- What needs to be done
Can you give the data below as a Markdown table with two columns, Row for the row number and Line for the text of each line, leaving out blank lines?

- Material to process
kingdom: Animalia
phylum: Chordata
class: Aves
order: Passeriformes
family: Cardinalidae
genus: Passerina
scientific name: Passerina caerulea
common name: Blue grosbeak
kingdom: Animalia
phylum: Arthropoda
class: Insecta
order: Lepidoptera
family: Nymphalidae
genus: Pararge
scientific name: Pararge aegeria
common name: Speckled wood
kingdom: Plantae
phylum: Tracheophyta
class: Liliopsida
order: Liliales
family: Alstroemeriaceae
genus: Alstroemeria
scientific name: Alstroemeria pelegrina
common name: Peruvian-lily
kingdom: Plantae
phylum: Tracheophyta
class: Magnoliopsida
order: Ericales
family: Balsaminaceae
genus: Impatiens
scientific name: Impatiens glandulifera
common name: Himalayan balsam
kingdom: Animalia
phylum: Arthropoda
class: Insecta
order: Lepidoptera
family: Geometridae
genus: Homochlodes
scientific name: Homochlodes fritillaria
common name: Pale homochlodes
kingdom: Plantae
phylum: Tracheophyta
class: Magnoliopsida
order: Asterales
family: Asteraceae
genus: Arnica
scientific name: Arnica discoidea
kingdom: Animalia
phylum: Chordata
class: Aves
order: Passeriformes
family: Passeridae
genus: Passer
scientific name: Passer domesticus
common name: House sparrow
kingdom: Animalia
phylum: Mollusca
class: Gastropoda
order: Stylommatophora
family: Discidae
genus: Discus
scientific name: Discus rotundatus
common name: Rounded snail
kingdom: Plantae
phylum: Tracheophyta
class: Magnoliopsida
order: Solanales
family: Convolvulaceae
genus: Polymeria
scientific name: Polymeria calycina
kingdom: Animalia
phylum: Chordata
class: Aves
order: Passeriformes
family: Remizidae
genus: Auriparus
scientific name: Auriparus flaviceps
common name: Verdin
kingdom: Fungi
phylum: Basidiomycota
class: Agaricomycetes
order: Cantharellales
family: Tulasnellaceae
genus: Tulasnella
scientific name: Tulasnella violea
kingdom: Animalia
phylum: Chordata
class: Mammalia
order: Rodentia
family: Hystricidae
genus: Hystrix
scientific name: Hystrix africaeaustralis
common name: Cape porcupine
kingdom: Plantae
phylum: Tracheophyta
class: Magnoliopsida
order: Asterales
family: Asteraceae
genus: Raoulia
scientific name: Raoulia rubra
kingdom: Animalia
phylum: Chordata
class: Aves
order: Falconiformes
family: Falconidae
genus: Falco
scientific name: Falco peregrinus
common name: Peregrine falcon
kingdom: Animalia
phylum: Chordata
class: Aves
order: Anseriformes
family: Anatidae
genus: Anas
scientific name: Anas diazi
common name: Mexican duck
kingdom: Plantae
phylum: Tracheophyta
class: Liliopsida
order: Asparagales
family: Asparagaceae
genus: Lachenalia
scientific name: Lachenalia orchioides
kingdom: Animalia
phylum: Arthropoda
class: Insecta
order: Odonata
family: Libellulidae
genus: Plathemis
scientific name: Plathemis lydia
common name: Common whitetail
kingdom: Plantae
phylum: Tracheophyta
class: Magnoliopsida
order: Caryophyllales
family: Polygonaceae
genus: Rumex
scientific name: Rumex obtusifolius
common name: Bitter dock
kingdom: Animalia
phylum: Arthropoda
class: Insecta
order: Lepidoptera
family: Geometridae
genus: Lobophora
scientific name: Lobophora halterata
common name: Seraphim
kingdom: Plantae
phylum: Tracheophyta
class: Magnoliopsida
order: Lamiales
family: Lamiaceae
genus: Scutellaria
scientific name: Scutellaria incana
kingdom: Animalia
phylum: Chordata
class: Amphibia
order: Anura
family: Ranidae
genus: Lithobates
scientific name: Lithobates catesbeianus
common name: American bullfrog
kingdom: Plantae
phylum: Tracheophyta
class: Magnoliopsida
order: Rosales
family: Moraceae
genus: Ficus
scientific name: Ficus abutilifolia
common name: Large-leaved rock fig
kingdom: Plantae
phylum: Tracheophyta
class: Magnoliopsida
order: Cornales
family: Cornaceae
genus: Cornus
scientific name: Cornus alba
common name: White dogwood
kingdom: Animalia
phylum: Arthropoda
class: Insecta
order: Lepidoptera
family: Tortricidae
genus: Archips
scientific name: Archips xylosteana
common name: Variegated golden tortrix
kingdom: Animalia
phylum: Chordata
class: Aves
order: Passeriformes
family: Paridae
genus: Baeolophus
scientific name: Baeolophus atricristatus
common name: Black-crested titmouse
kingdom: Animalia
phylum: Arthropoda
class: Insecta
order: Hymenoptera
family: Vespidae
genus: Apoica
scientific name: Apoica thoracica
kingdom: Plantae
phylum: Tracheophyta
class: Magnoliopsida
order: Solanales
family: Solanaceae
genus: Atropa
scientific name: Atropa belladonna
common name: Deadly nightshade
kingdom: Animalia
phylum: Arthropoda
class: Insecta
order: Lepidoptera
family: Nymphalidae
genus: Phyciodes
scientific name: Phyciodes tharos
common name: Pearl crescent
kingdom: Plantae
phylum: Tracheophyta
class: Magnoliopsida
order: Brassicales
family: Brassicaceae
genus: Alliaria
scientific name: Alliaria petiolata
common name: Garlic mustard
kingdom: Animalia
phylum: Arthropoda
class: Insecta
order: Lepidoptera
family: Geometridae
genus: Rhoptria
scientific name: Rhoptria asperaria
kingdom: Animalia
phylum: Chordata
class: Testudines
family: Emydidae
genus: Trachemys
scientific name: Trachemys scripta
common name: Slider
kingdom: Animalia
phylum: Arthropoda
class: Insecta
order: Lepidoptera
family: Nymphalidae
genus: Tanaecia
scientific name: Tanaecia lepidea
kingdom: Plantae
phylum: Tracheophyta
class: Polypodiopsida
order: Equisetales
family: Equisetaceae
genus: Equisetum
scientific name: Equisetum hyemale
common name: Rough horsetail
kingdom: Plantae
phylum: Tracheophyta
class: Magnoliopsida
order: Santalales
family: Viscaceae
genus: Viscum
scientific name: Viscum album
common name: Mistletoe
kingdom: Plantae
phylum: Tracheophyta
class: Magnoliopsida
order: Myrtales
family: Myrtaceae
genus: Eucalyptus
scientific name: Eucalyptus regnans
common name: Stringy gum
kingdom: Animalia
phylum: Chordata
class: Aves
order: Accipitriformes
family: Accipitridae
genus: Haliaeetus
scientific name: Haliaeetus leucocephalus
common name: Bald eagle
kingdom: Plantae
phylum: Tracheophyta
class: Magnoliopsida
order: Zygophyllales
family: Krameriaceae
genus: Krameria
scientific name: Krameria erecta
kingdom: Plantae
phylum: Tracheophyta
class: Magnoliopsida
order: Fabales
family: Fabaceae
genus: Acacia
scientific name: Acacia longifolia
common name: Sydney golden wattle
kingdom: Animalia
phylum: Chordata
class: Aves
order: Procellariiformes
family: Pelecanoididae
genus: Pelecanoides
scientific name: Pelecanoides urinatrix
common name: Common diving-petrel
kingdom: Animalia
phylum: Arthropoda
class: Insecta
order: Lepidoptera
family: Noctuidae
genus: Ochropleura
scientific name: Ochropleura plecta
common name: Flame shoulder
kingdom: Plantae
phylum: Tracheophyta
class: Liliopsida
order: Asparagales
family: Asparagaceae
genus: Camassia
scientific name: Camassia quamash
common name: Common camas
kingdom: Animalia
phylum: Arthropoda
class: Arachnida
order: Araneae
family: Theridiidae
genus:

- Final result
| Row | Line |
|---|---|
| 1 | kingdom: Animalia |
| 2 | phylum: Chordata |
| 3 | class: Aves |
| 4 | order: Passeriformes |
| 5 | family: Cardinalidae |
| 6 | genus: Passerina |
| 7 | scientific name: Passerina caerulea |
| 8 | common name: Blue grosbeak |
| 9 | kingdom: Animalia |
| 10 | phylum: Arthropoda |
| 11 | class: Insecta |
| 12 | order: Lepidoptera |
| 13 | family: Nymphalidae |
| 14 | genus: Pararge |
| 15 | scientific name: Pararge aegeria |
| 16 | common name: Speckled wood |
| 17 | kingdom: Plantae |
| 18 | phylum: Tracheophyta |
| 19 | class: Liliopsida |
| 20 | order: Liliales |
| 21 | family: Alstroemeriaceae |
| 22 | genus: Alstroemeria |
| 23 | scientific name: Alstroemeria pelegrina |
| 24 | common name: Peruvian-lily |
| 25 | kingdom: Plantae |
| 26 | phylum: Tracheophyta |
| 27 | class: Magnoliopsida |
| 28 | order: Ericales |
| 29 | family: Balsaminaceae |
| 30 | genus: Impatiens |
| 31 | scientific name: Impatiens glandulifera |
| 32 | common name: Himalayan balsam |
| 33 | kingdom: Animalia |
| 34 | phylum: Arthropoda |
| 35 | class: Insecta |
| 36 | order: Lepidoptera |
| 37 | family: Geometridae |
| 38 | genus: Homochlodes |
| 39 | scientific name: Homochlodes fritillaria |
| 40 | common name: Pale homochlodes |
| 41 | kingdom: Plantae |
| 42 | phylum: Tracheophyta |
| 43 | class: Magnoliopsida |
| 44 | order: Asterales |
| 45 | family: Asteraceae |
| 46 | genus: Arnica |
| 47 | scientific name: Arnica discoidea |
| 48 | kingdom: Animalia |
| 49 | phylum: Chordata |
| 50 | class: Aves |
| 51 | order: Passeriformes |
| 52 | family: Passeridae |
| 53 | genus: Passer |
| 54 | scientific name: Passer domesticus |
| 55 | common name: House sparrow |
| 56 | kingdom: Animalia |
| 57 | phylum: Mollusca |
| 58 | class: Gastropoda |
| 59 | order: Stylommatophora |
| 60 | family: Discidae |
| 61 | genus: Discus |
| 62 | scientific name: Discus rotundatus |
| 63 | common name: Rounded snail |
| 64 | kingdom: Plantae |
| 65 | phylum: Tracheophyta |
| 66 | class: Magnoliopsida |
| 67 | order: Solanales |
| 68 | family: Convolvulaceae |
| 69 | genus: Polymeria |
| 70 | scientific name: Polymeria calycina |
| 71 | kingdom: Animalia |
| 72 | phylum: Chordata |
| 73 | class: Aves |
| 74 | order: Passeriformes |
| 75 | family: Remizidae |
| 76 | genus: Auriparus |
| 77 | scientific name: Auriparus flaviceps |
| 78 | common name: Verdin |
| 79 | kingdom: Fungi |
| 80 | phylum: Basidiomycota |
| 81 | class: Agaricomycetes |
| 82 | order: Cantharellales |
| 83 | family: Tulasnellaceae |
| 84 | genus: Tulasnella |
| 85 | scientific name: Tulasnella violea |
| 86 | kingdom: Animalia |
| 87 | phylum: Chordata |
| 88 | class: Mammalia |
| 89 | order: Rodentia |
| 90 | family: Hystricidae |
| 91 | genus: Hystrix |
| 92 | scientific name: Hystrix africaeaustralis |
| 93 | common name: Cape porcupine |
| 94 | kingdom: Plantae |
| 95 | phylum: Tracheophyta |
| 96 | class: Magnoliopsida |
| 97 | order: Asterales |
| 98 | family: Asteraceae |
| 99 | genus: Raoulia |
| 100 | scientific name: Raoulia rubra |
| 101 | kingdom: Animalia |
| 102 | phylum: Chordata |
| 103 | class: Aves |
| 104 | order: Falconiformes |
| 105 | family: Falconidae |
| 106 | genus: Falco |
| 107 | scientific name: Falco peregrinus |
| 108 | common name: Peregrine falcon |
| 109 | kingdom: Animalia |
| 110 | phylum: Chordata |
| 111 | class: Aves |
| 112 | order: Anseriformes |
| 113 | family: Anatidae |
| 114 | genus: Anas |
| 115 | scientific name: Anas diazi |
| 116 | common name: Mexican duck |
| 117 | kingdom: Plantae |
| 118 | phylum: Tracheophyta |
| 119 | class: Liliopsida |
| 120 | order: Asparagales |
| 121 | family: Asparagaceae |
| 122 | genus: Lachenalia |
| 123 | scientific name: Lachenalia orchioides |
| 124 | kingdom: Animalia |
| 125 | phylum: Arthropoda |
| 126 | class: Insecta |
| 127 | order: Odonata |
| 128 | family: Libellulidae |
| 129 | genus: Plathemis |
| 130 | scientific name: Plathemis lydia |
| 131 | common name: Common whitetail |
| 132 | kingdom: Plantae |
| 133 | phylum: Tracheophyta |
| 134 | class: Magnoliopsida |
| 135 | order: Caryophyllales |
| 136 | family: Polygonaceae |
| 137 | genus: Rumex |
| 138 | scientific name: Rumex obtusifolius |
| 139 | common name: Bitter dock |
| 140 | kingdom: Animalia |
| 141 | phylum: Arthropoda |
| 142 | class: Insecta |
| 143 | order: Lepidoptera |
| 144 | family: Geometridae |
| 145 | genus: Lobophora |
| 146 | scientific name: Lobophora halterata |
| 147 | common name: Seraphim |
| 148 | kingdom: Plantae |
| 149 | phylum: Tracheophyta |
| 150 | class: Magnoliopsida |
| 151 | order: Lamiales |
| 152 | family: Lamiaceae |
| 153 | genus: Scutellaria |
| 154 | scientific name: Scutellaria incana |
| 155 | kingdom: Animalia |
| 156 | phylum: Chordata |
| 157 | class: Amphibia |
| 158 | order: Anura |
| 159 | family: Ranidae |
| 160 | genus: Lithobates |
| 161 | scientific name: Lithobates catesbeianus |
| 162 | common name: American bullfrog |
| 163 | kingdom: Plantae |
| 164 | phylum: Tracheophyta |
| 165 | class: Magnoliopsida |
| 166 | order: Rosales |
| 167 | family: Moraceae |
| 168 | genus: Ficus |
| 169 | scientific name: Ficus abutilifolia |
| 170 | common name: Large-leaved rock fig |
| 171 | kingdom: Plantae |
| 172 | phylum: Tracheophyta |
| 173 | class: Magnoliopsida |
| 174 | order: Cornales |
| 175 | family: Cornaceae |
| 176 | genus: Cornus |
| 177 | scientific name: Cornus alba |
| 178 | common name: White dogwood |
| 179 | kingdom: Animalia |
| 180 | phylum: Arthropoda |
| 181 | class: Insecta |
| 182 | order: Lepidoptera |
| 183 | family: Tortricidae |
| 184 | genus: Archips |
| 185 | scientific name: Archips xylosteana |
| 186 | common name: Variegated golden tortrix |
| 187 | kingdom: Animalia |
| 188 | phylum: Chordata |
| 189 | class: Aves |
| 190 | order: Passeriformes |
| 191 | family: Paridae |
| 192 | genus: Baeolophus |
| 193 | scientific name: Baeolophus atricristatus |
| 194 | common name: Black-crested titmouse |
| 195 | kingdom: Animalia |
| 196 | phylum: Arthropoda |
| 197 | class: Insecta |
| 198 | order: Hymenoptera |
| 199 | family: Vespidae |
| 200 | genus: Apoica |
| 201 | scientific name: Apoica thoracica |
| 202 | kingdom: Plantae |
| 203 | phylum: Tracheophyta |
| 204 | class: Magnoliopsida |
| 205 | order: Solanales |
| 206 | family: Solanaceae |
| 207 | genus: Atropa |
| 208 | scientific name: Atropa belladonna |
| 209 | common name: Deadly nightshade |
| 210 | kingdom: Animalia |
| 211 | phylum: Arthropoda |
| 212 | class: Insecta |
| 213 | order: Lepidoptera |
| 214 | family: Nymphalidae |
| 215 | genus: Phyciodes |
| 216 | scientific name: Phyciodes tharos |
| 217 | common name: Pearl crescent |
| 218 | kingdom: Plantae |
| 219 | phylum: Tracheophyta |
| 220 | class: Magnoliopsida |
| 221 | order: Brassicales |
| 222 | family: Brassicaceae |
| 223 | genus: Alliaria |
| 224 | scientific name: Alliaria petiolata |
| 225 | common name: Garlic mustard |
| 226 | kingdom: Animalia |
| 227 | phylum: Arthropoda |
| 228 | class: Insecta |
| 229 | order: Lepidoptera |
| 230 | family: Geometridae |
| 231 | genus: Rhoptria |
| 232 | scientific name: Rhoptria asperaria |
| 233 | kingdom: Animalia |
| 234 | phylum: Chordata |
| 235 | class: Testudines |
| 236 | family: Emydidae |
| 237 | genus: Trachemys |
| 238 | scientific name: Trachemys scripta |
| 239 | common name: Slider |
| 240 | kingdom: Animalia |
| 241 | phylum: Arthropoda |
| 242 | class: Insecta |
| 243 | order: Lepidoptera |
| 244 | family: Nymphalidae |
| 245 | genus: Tanaecia |
| 246 | scientific name: Tanaecia lepidea |
| 247 | kingdom: Plantae |
| 248 | phylum: Tracheophyta |
| 249 | class: Polypodiopsida |
| 250 | order: Equisetales |
| 251 | family: Equisetaceae |
| 252 | genus: Equisetum |
| 253 | scientific name: Equisetum hyemale |
| 254 | common name: Rough horsetail |
| 255 | kingdom: Plantae |
| 256 | phylum: Tracheophyta |
| 257 | class: Magnoliopsida |
| 258 | order: Santalales |
| 259 | family: Viscaceae |
| 260 | genus: Viscum |
| 261 | scientific name: Viscum album |
| 262 | common name: Mistletoe |
| 263 | kingdom: Plantae |
| 264 | phylum: Tracheophyta |
| 265 | class: Magnoliopsida |
| 266 | order: Myrtales |
| 267 | family: Myrtaceae |
| 268 | genus: Eucalyptus |
| 269 | scientific name: Eucalyptus regnans |
| 270 | common name: Stringy gum |
| 271 | kingdom: Animalia |
| 272 | phylum: Chordata |
| 273 | class: Aves |
| 274 | order: Accipitriformes |
| 275 | family: Accipitridae |
| 276 | genus: Haliaeetus |
| 277 | scientific name: Haliaeetus leucocephalus |
| 278 | common name: Bald eagle |
| 279 | kingdom: Plantae |
| 280 | phylum: Tracheophyta |
| 281 | class: Magnoliopsida |
| 282 | order: Zygophyllales |
| 283 | family: Krameriaceae |
| 284 | genus: Krameria |
| 285 | scientific name: Krameria erecta |
| 286 | kingdom: Plantae |
| 287 | phylum: Tracheophyta |
| 288 | class: Magnoliopsida |
| 289 | order: Fabales |
| 290 | family: Fabaceae |
| 291 | genus: Acacia |
| 292 | scientific name: Acacia longifolia |
| 293 | common name: Sydney golden wattle |
| 294 | kingdom: Animalia |
| 295 | phylum: Chordata |
| 296 | class: Aves |
| 297 | order: Procellariiformes |
| 298 | family: Pelecanoididae |
| 299 | genus: Pelecanoides |
| 300 | scientific name: Pelecanoides urinatrix |
| 301 | common name: Common diving-petrel |
| 302 | kingdom: Animalia |
| 303 | phylum: Arthropoda |
| 304 | class: Insecta |
| 305 | order: Lepidoptera |
| 306 | family: Noctuidae |
| 307 | genus: Ochropleura |
| 308 | scientific name: Ochropleura plecta |
| 309 | common name: Flame shoulder |
| 310 | kingdom: Plantae |
| 311 | phylum: Tracheophyta |
| 312 | class: Liliopsida |
| 313 | order: Asparagales |
| 314 | family: Asparagaceae |
| 315 | genus: Camassia |
| 316 | scientific name: Camassia quamash |
| 317 | common name: Common camas |
| 318 | kingdom: Animalia |
| 319 | phylum: Arthropoda |
| 320 | class: Arachnida |
| 321 | order: Araneae |
| 322 | family: Theridiidae |
| 323 | genus: |